[LBM2021] Doppelte Buchpost zur Messe

Da mich eines der beiden erst vor kurzem erreichte, möchte ich Euch heute die Bücher zeigen, die ich mir auf der diesjährigen Leipziger Buchmesse – virtuell – gekauft habe. Dabei handelt es sich zum einen um „Deeply“ (in Love 3), das die aufregende New-Adult-Reihe von Ava Reed bei LYX abschließt, und zum anderen um „Underworld Chronicles 1 – Verflucht“ von Kelly und Josh Oram, die das Buch unter dem Pseudonym Jackie May im One Verlag veröffentlichen. Vielen Dank an diesesr Stelle auch an beide Verlage für die Organisation von Signieraktionen – im Falle von „Verflucht“ über die Buchhandlung Pustet. Sehen die Bücher nicht toll aus? Kennt Ihr die Autoren und Buchreihen?

[LBM2021] Tag 4: Ein tröstlicher Abschluss

Viel zu schnell endete am gestrigen Sonntag wieder die Leipziger Buchmesse 2021, auch wenn rückblickend ebenfalls für dieses Jahr gilt, dass die Online-Veranstaltungen eine wirkliche Buchmesse, die Atmosphäre, das Flair und alles, was dazugehört, nur unzureichend ersetzen können. Dennoch – besser als nichts. Und so besuchte ich auch am Sonntag noch einmal vier Veranstaltungen, die immerhin in einem absoluten Highlight gipfelten.

Den Anfang machte jedoch erst einmal ein „Behind the Scenes“-Interview des LYX Verlages zum Thema Coverdesign. Spannend und aufschlussreich zeigte eine Designerin der Grafikabteilung in wenigen Abbildungen den Weg von der ersten Idee zum fertigen Cover – passenderweise zu einer der Buchreihen, die ich sehnsüchtig erwarte. „Dunbridge Academy“ ist so zielgerichtet auf mich zugeschnitten, bedient meherere meiner liebsten Tropes und wandert daher nächstes Jahr unbedingt in mein Bücherregal. Ich zähle bereits die Tage!
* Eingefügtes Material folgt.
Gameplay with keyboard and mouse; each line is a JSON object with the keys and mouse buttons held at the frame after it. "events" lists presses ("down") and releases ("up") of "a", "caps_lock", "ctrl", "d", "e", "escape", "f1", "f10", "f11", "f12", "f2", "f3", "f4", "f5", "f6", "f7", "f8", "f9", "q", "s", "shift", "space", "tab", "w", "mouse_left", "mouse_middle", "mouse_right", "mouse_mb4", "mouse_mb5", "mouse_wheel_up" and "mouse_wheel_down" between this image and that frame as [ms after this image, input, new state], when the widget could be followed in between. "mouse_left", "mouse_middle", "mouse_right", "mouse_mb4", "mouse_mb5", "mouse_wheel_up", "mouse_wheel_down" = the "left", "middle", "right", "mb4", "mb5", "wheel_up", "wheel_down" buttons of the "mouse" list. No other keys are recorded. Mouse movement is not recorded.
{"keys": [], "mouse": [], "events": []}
Im Anschluss sah ich mir die für mich letzte Veranstaltung auf dem Blauen Sofa an. Thea Dorn, Gastgeberin des Literarischen Quartetts, stellte ihren neuesten Roman vor. „Trost: Briefe an Max“ ist ein Postkartenroman, der sich mit Tod, Trauer aber auch – titelgebend – mit Trost beschäftigt. Ein spannendes Buchformat zu einem wichtigen Thema, sehr innovativ – und überzeugend vorgestellt (hier merkte man Thea Dorn ihre starke Medienpräsenz an).

Am frühen Abend ging es mit der Präsentation einiger ausgewählter Neuigkeiten aus dem Herbstprogramm der Verlagsgruppe Droemer Knaur weiter. Der Journalist Volker Stephan stellte auf Youtube in sehr humoristischer Weise die Werke von Jochen Schweizer, Charlotte von Feyerabend, David Kraus, S. J. Bennett, Christopher Schlicht und Maximilian Bode vor. Leider war dabei die Belletristik etwas unterrepräsentiert – hier hätte ich mir über das Buch von S. J. Bennett hinaus noch etwas mehr populäre Literatur in der Präsentation gewünscht.

Zum Abschluss des Tages – und der Messe – das angekündigte Highlight. Die amerikanische Bestsellerautorin Emma Scott veranstaltete einen Livestream für den LYX Verlag und sprach über ihre Bücher, das Autorensein und stellte sich den unzähligen Fragen der Zuschauer, die den Chat im Sekundentakt fluteten. Absolut sympathisch und auf dem Boden geblieben – ein wirklich toller Auftritt.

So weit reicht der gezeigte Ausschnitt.